The valuations of stocks of the US high-tech companies are much higher than the ones of the traditional economy corporations. The Р/Е ratio (current share price/earnings per share) for Nasdaq 100 index is 23. For the S&P 500 it is lower: 19,8. As a result, for instance, the online store Amazon equalled the oil giant Exxon Mobil in capitalization. The P/E ratio of Amazon reached 195, while for Exxon Mobil it is significantly lower: 29. It is difficult to say how justified are the high valuations of high-tech companies. Currently 353 corporations from S&P 500 components have reported earnings for the second quarter.
On the basis of these data investors forecast a reduction of the total earnings of S&P 500 components by 2,6%. Market participants are now waiting for the release of labor market data for July on Friday. We do not exclude they may be negative despite the small increase in employment in the US based on the report of the independent agency ADP, published on Wednesday.
On the daily chart Nasdaq 100: D1 is inching lower from the upper bound of the uptrend. The MACD and Parabolic indicators have formed the signal to sell. The Bollinger bands have widened a lot which means higher volatility. The RSI indicator is in the overbought zone. No divergence. The bearish momentum may develop in case Nasdaq 100 index falls below Tuesday low: 4680. This level may serve as a point of entry.
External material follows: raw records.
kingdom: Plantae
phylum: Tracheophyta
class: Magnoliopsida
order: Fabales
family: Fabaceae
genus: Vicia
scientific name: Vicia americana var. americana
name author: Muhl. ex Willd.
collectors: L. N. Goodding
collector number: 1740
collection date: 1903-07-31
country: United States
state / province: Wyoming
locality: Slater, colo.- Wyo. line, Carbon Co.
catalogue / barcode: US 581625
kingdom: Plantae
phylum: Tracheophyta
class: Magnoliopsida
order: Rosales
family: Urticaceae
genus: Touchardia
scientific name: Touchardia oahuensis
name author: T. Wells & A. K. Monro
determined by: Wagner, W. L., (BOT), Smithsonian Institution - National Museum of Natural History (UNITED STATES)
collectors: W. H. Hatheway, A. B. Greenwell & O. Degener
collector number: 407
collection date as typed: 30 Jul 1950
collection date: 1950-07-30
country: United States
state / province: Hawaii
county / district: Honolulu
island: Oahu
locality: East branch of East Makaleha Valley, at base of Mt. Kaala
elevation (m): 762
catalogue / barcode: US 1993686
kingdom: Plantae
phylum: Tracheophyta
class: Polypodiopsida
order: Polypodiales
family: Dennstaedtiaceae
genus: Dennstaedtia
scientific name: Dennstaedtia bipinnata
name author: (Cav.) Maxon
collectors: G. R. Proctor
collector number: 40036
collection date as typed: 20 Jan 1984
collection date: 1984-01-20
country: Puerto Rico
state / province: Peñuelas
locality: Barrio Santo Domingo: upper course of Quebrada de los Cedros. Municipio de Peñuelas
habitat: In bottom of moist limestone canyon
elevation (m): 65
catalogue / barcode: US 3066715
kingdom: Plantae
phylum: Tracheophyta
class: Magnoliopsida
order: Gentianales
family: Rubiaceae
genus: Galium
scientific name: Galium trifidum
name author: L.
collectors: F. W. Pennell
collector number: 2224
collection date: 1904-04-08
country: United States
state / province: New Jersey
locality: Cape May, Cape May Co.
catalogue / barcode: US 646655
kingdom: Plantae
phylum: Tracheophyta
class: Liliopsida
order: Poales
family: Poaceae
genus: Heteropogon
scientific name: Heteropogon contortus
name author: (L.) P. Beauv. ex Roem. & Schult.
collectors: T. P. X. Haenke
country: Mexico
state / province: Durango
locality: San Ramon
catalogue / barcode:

The initial stop-loss may be placed above the historical high, the last fractal high, as well as the Parabolic signal: 4770. After opening the pending order, we shall move the stop to the next fractal high following the Bollinger and Parabolic signals. Thus, we are changing the probable profit/loss ratio to the breakeven point. The most risk-averse traders may switch to the 4-hour chart after the trade and place there a stop-loss moving it in the direction of the trade. If the price meets the stop-loss level at 4770, without reaching the order at 4680, we recommend cancelling the position: the market sustains internal changes which were not taken into account.